Clean the red blessed fish and slice them into fish fillets. Use kitchen paper to absorb excess water.
2.
Equivalent starch and flour, shredded green onion and ginger. Pour the flour and starch on the board with an appropriate amount of cold water, and pay attention to the consistency not to be too thick, so that it can be left in a vertical state.
3.
The oil is 60% hot, and there will be dense bubbles when the chopsticks stick in.
4.
Put the fish fillets into the pan and fry them until golden brown. Generally, the meat will be re-fried, because the meat will be deep-fried the first time, and the second will be crispy. The fish fillets are relatively easy to cook, so just fry it once. The fish fillets are golden brown once and fried on high fire for 30 seconds at most to get out of the pot.
5.
Use kitchen paper to soak up the fried fish fillets.
6.
Put tomato sauce and appropriate amount of water in the bottom oil of the pot to heat, add white sugar, the traditional method is to fry the sugar, because it is easy to fry and burnt, it is difficult to master, so directly melt in the tomato sauce, add an appropriate amount of starch ginseng juice until thick.
7.
Put the fried fish fillets in a pot and stir fry, and finally pour in white vinegar.

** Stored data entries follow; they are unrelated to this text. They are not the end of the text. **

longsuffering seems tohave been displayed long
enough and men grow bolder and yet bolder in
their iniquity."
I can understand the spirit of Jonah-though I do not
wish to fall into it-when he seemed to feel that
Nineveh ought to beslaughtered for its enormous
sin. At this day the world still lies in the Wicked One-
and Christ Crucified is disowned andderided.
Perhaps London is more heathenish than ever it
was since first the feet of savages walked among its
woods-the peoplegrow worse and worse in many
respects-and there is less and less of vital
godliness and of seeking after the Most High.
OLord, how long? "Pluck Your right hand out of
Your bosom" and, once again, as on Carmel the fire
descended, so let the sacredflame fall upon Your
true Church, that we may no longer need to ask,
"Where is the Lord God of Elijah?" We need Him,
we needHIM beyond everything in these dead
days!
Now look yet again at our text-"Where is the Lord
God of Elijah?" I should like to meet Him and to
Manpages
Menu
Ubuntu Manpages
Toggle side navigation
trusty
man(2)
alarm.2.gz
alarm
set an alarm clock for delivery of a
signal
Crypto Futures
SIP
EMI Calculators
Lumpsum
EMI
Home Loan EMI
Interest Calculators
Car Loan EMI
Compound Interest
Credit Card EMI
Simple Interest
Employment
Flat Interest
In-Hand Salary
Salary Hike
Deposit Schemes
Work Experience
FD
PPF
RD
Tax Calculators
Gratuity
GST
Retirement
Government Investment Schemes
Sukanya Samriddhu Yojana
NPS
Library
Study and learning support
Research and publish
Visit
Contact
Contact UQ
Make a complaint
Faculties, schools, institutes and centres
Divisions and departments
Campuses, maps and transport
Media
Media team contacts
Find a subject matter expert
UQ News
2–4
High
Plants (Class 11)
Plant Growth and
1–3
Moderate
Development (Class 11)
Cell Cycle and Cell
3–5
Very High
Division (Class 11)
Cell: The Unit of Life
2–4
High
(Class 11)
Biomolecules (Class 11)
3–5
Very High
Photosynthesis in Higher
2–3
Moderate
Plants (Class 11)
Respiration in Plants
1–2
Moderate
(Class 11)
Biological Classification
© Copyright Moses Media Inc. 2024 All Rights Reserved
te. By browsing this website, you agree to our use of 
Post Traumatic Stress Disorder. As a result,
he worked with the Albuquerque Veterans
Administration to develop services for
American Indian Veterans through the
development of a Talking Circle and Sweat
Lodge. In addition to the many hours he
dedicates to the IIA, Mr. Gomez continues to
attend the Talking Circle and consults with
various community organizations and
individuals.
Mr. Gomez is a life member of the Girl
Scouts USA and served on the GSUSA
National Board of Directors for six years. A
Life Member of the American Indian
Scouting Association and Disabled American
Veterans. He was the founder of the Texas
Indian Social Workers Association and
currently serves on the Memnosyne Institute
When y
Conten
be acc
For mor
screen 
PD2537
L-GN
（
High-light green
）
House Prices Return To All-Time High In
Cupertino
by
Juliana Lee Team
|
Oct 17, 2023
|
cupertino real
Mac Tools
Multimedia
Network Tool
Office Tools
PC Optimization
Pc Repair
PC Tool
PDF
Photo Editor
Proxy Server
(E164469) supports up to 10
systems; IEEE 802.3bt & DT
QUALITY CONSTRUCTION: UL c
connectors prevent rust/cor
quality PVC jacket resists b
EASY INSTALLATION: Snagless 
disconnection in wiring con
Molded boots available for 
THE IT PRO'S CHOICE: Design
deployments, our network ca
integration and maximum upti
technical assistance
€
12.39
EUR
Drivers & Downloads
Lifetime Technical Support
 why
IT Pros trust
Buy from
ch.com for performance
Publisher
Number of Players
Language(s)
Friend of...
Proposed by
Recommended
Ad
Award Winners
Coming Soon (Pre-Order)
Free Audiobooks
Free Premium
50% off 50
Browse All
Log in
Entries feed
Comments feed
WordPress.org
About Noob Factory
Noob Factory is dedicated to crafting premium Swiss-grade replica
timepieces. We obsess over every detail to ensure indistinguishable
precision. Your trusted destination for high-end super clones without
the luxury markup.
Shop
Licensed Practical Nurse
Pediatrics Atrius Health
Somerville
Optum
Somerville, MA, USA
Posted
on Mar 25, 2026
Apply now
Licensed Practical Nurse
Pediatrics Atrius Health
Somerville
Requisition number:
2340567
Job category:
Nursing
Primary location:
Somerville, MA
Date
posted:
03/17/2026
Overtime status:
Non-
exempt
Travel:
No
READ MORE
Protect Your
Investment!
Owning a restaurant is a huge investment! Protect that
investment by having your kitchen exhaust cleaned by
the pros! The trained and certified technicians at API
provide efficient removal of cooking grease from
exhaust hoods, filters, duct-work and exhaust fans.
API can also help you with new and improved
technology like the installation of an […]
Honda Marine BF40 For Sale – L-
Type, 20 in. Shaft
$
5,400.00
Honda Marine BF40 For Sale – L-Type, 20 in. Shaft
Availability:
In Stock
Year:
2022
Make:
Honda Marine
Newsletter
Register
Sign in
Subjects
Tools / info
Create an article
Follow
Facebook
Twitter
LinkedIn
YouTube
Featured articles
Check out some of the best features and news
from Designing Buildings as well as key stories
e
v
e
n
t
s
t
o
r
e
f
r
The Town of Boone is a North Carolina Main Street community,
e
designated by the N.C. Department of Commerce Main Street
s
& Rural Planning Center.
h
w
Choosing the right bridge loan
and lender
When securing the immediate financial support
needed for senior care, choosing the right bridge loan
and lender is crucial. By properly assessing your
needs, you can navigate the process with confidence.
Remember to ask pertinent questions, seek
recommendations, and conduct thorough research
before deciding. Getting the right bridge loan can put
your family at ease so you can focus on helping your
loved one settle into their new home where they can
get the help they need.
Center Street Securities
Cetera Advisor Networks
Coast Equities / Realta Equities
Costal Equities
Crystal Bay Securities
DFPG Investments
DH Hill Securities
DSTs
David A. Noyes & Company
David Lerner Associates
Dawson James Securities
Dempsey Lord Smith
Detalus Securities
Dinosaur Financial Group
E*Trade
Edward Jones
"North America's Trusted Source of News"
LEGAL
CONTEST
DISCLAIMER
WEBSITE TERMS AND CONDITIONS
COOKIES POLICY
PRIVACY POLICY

The vinegar is easy to volatilize, so be sure to put it later.
8.
Serve with shredded green onion, if you have fried white sesame seeds, you can also sprinkle some.
Tips:
1. The ratio of flour to starch is basically 1:1, you can also increase or decrease it according to your preferences.
2. The thickness of the paste should not be too thin or too thick, as shown in the figure, it can flow in a straight line.
3. When it is heated, it must be played to make it crispy, but it must not be burnt for too long.